» **Complete the following**:
1: According to the Yitzchok Yaakov Weiss biography, where is he buried?
2: Retype the Yitzchok Yaakov Weiss biography from "- Born: 15 February" to "courts and scholars.".

- Born: 15 February 1902 Dolyna, Austria-Hungary
- Died: 14 June 1989 (aged 87) Jerusalem, Israel
- Resting place: Mount of Olives
- Occupation: Rabbi

Signature

= Yitzchok Yaakov Weiss =

Rabbi Yitzchok Yaakov Weiss (יצחק יעקב וייס; 15 February 1902 – 14 June 1989), commonly known as the Minchas Yitzchak after the responsa he authored, was the Gran Patriarch of the Edah HaChareidis and their Chief Rabbi of Jerusalem at the time of his death, as well as a posek (decider on points of Jewish law), and Talmudic scholar. His rulings on Jewish law (halacha) are frequently cited and relied upon by rabbinic courts and scholars.

==Early life==
Weiss was born in the town of Dolyna in Galicia, Austria-Hungary, the son of a chassidic rabbi, Yosef Yehuda Weiss, who was later head of the Hungarian Jewish community in Munkacs. He had frequent encounters with the Ziditchover Rebbe, Yehuda Zvi Eichenstein, until the age of seven when the latter died. However, with the onset of World War I in 1914, he moved with his parents to Munkacs in Hungary, where his father had lived before marrying. In 1918, the region was under the rule of independent Czechoslovakia.

Source data
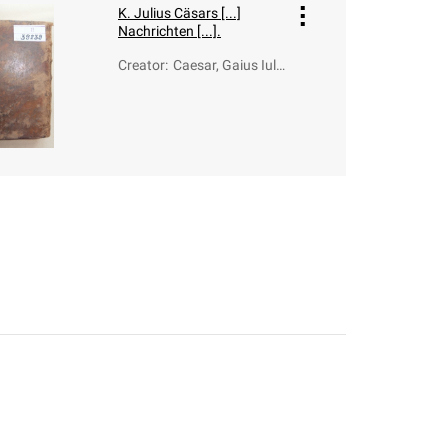
K. Julius Cäsars [...]
Nachrichten [...].
Creator
:
Caesar, Gaius Iuli
us (100-44 a.C.);
Wagner, Johann F
ranz (1733-1778)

» **Responses to the tasks**:
1: Mount of Olives

2:
- Born: 15 February 1902 Dolyna, Austria-Hungary
- Died: 14 June 1989 (aged 87) Jerusalem, Israel
- Resting place: Mount of Olives
- Occupation: Rabbi

Signature

= Yitzchok Yaakov Weiss =

Rabbi Yitzchok Yaakov Weiss (יצחק יעקב וייס; 15 February 1902 – 14 June 1989), commonly known as the Minchas Yitzchak after the responsa he authored, was the Gran Patriarch of the Edah HaChareidis and their Chief Rabbi of Jerusalem at the time of his death, as well as a posek (decider on points of Jewish law), and Talmudic scholar. His rulings on Jewish law (halacha) are frequently cited and relied upon by rabbinic courts and scholars.